# XML mit dazugehörigen XSL korrekt darstellen



## 4apaev (11. Jan 2011)

Hallo,
ich möchte in meiner Programm XML mit dazugehörigen XSL korrekt darstellen. Was muss ich dafür nehmen?
mfg
Paul


----------



## SlaterB (11. Jan 2011)

eine JTextArea?


----------



## DerEisteeTrinker (11. Jan 2011)

Ist es eine Webanwendun? dann nimm XSL:FO
Ist es ein PDF? dann nimm FOP


----------



## SlaterB (11. Jan 2011)

ist Apache FOP nicht == XSL-FO ?
Apache FOP

wobei bisher von PDF gar nicht die Rede war


----------



## 4apaev (11. Jan 2011)

Hallo,
danke für die schnelle Antwort!
Ich hatte mich gedacht ähnlich wie im IE darstellen zu können, d.h. so was wie eine Komponente von Standard Browser was gerade im System bekannt ist. 
mfg
Paul


----------



## Wildcard (11. Jan 2011)

SWT hat ein Browserwidget mit dem sich der Systembrowser embedden lässt


----------



## 4apaev (12. Jan 2011)

Das kann nicht wahr sein!
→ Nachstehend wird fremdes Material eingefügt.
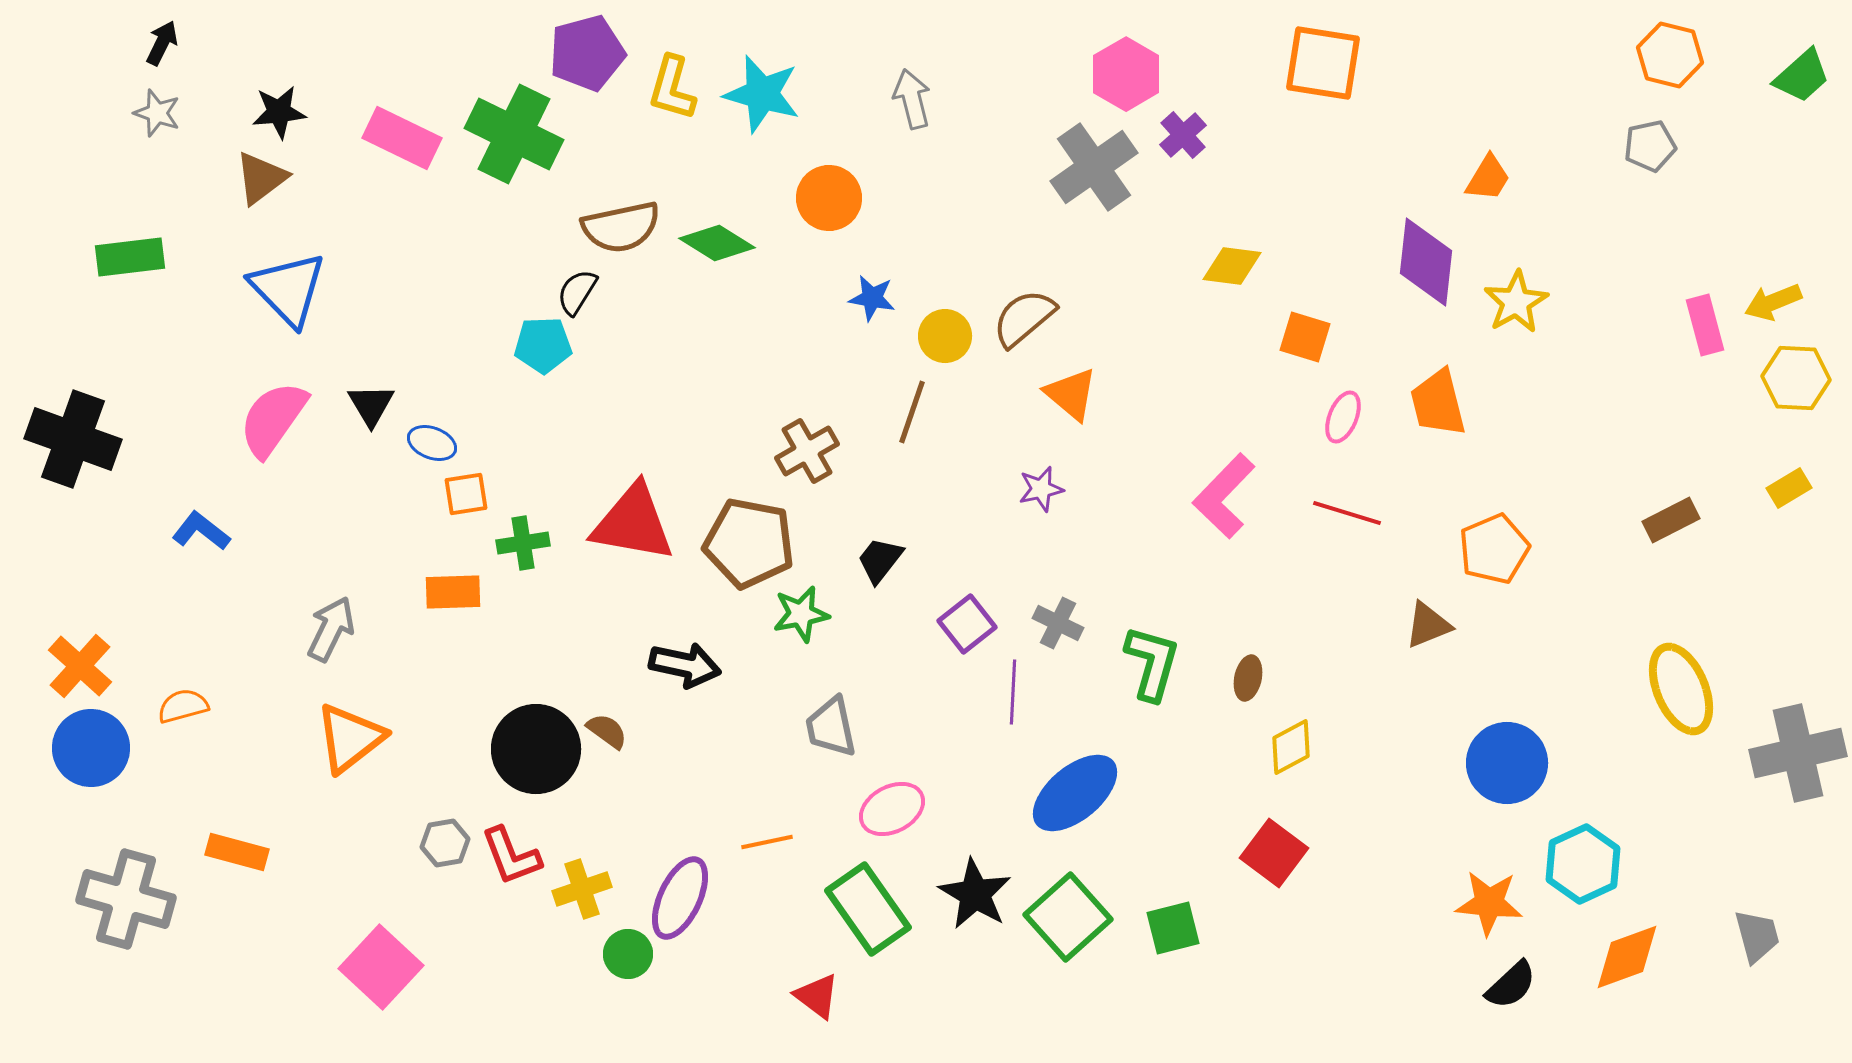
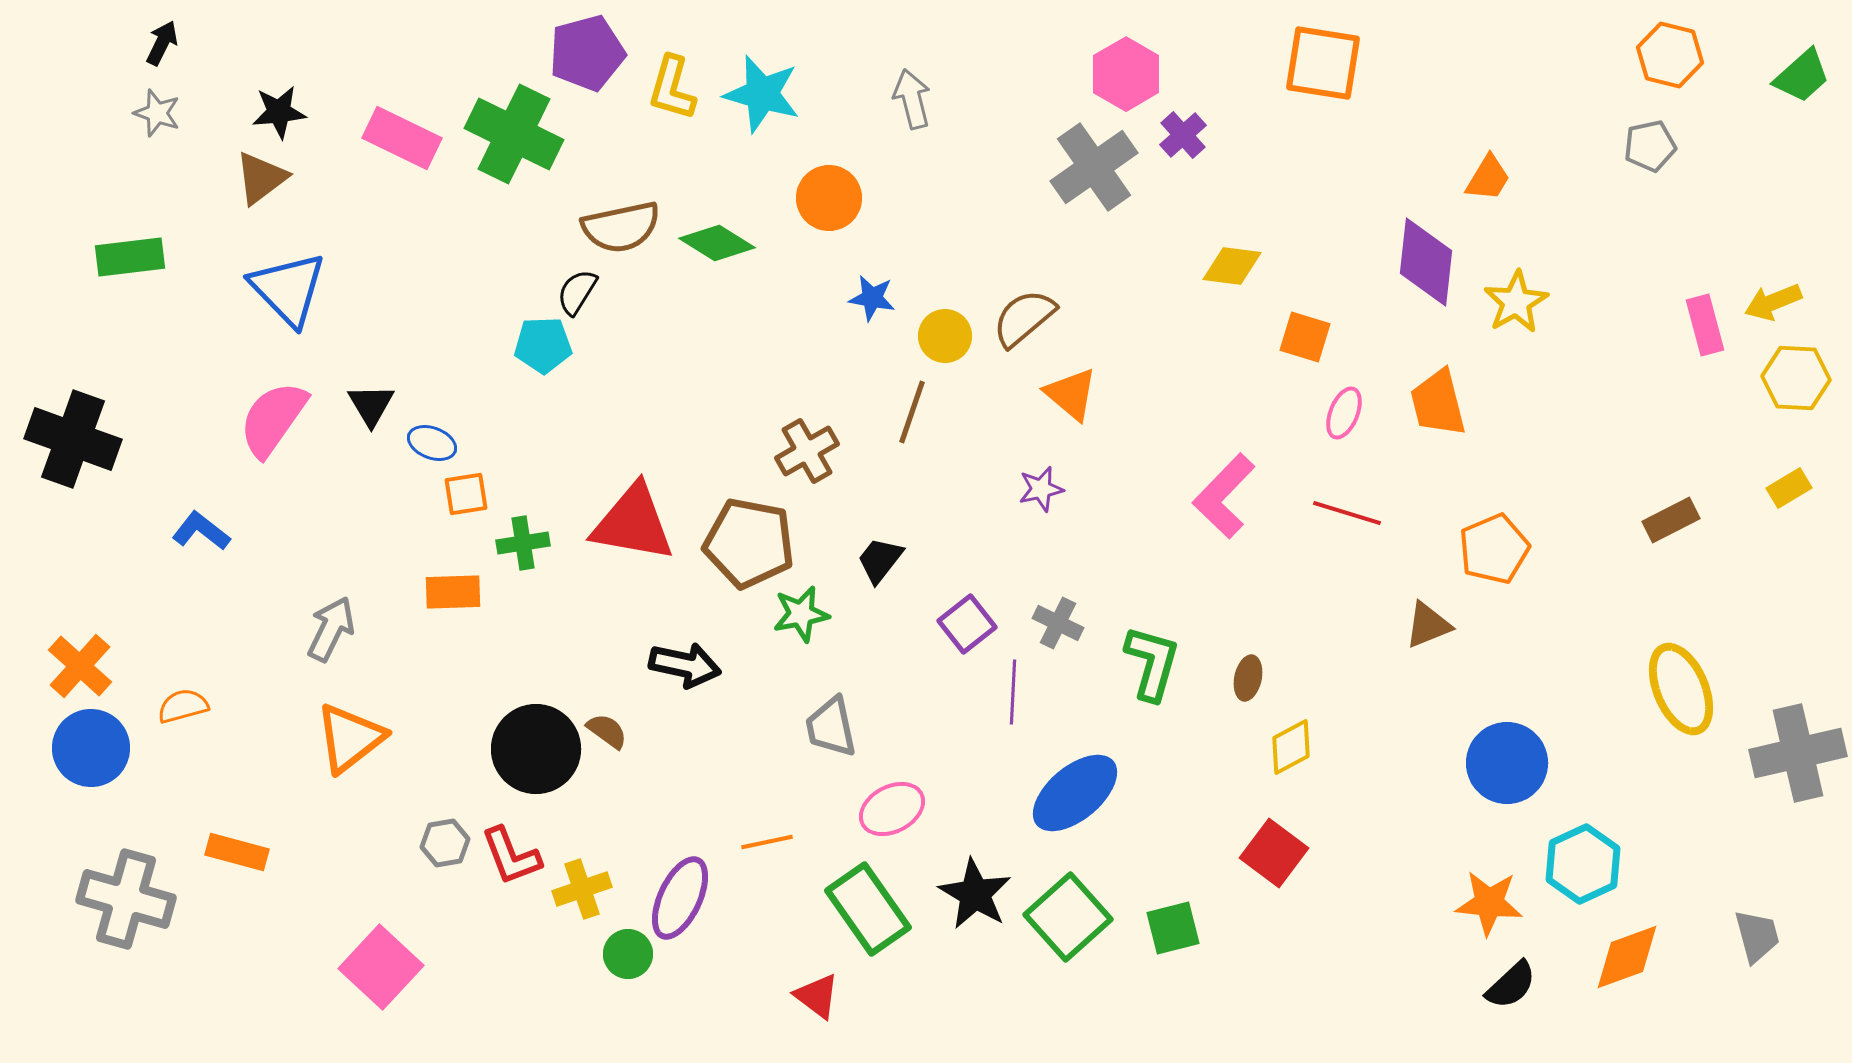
pink ellipse at (1343, 417): moved 1 px right, 4 px up
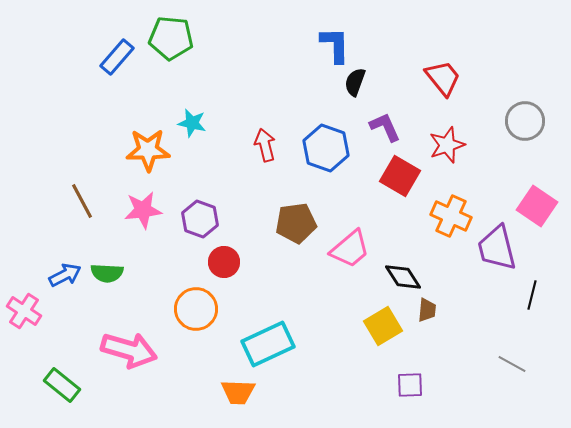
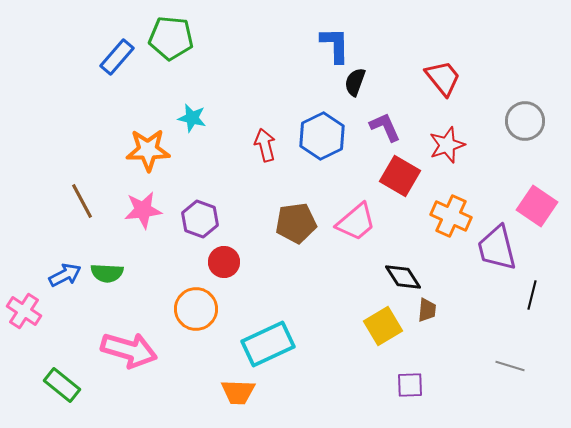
cyan star: moved 5 px up
blue hexagon: moved 4 px left, 12 px up; rotated 15 degrees clockwise
pink trapezoid: moved 6 px right, 27 px up
gray line: moved 2 px left, 2 px down; rotated 12 degrees counterclockwise
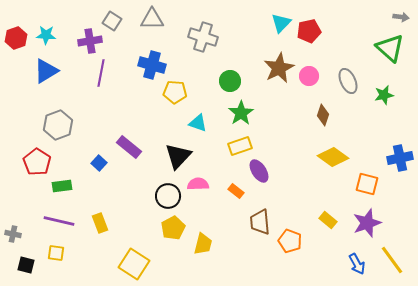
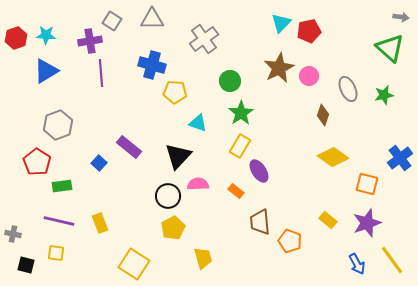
gray cross at (203, 37): moved 1 px right, 2 px down; rotated 36 degrees clockwise
purple line at (101, 73): rotated 16 degrees counterclockwise
gray ellipse at (348, 81): moved 8 px down
yellow rectangle at (240, 146): rotated 40 degrees counterclockwise
blue cross at (400, 158): rotated 25 degrees counterclockwise
yellow trapezoid at (203, 244): moved 14 px down; rotated 30 degrees counterclockwise
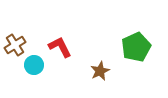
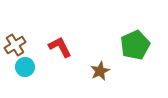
green pentagon: moved 1 px left, 2 px up
cyan circle: moved 9 px left, 2 px down
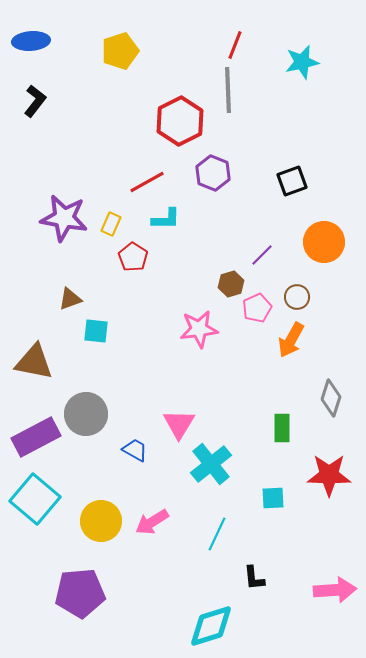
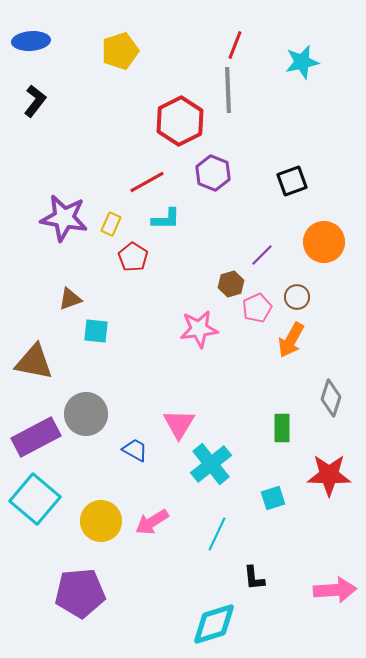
cyan square at (273, 498): rotated 15 degrees counterclockwise
cyan diamond at (211, 626): moved 3 px right, 2 px up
Es hat geklappt!

ich habe das ausprobiert:

http://dev.eclipse.org/viewcvs/view.../eclipse/swt/snippets/Snippet148.java?view=co

hast du das gemeint? Jetzt ist nur die frage, wie ich das ganze in mein Projekt bekome. 

Nochmals Vielen Dank an alle!
mfg
Paul


----------



## Wildcard (12. Jan 2011)

Ja, das ist das Browser Widget.


> Jetzt ist nur die frage, wie ich das ganze in mein Projekt bekome.


Ohne dein Projekt zu kennen schwierig zu beantworten


----------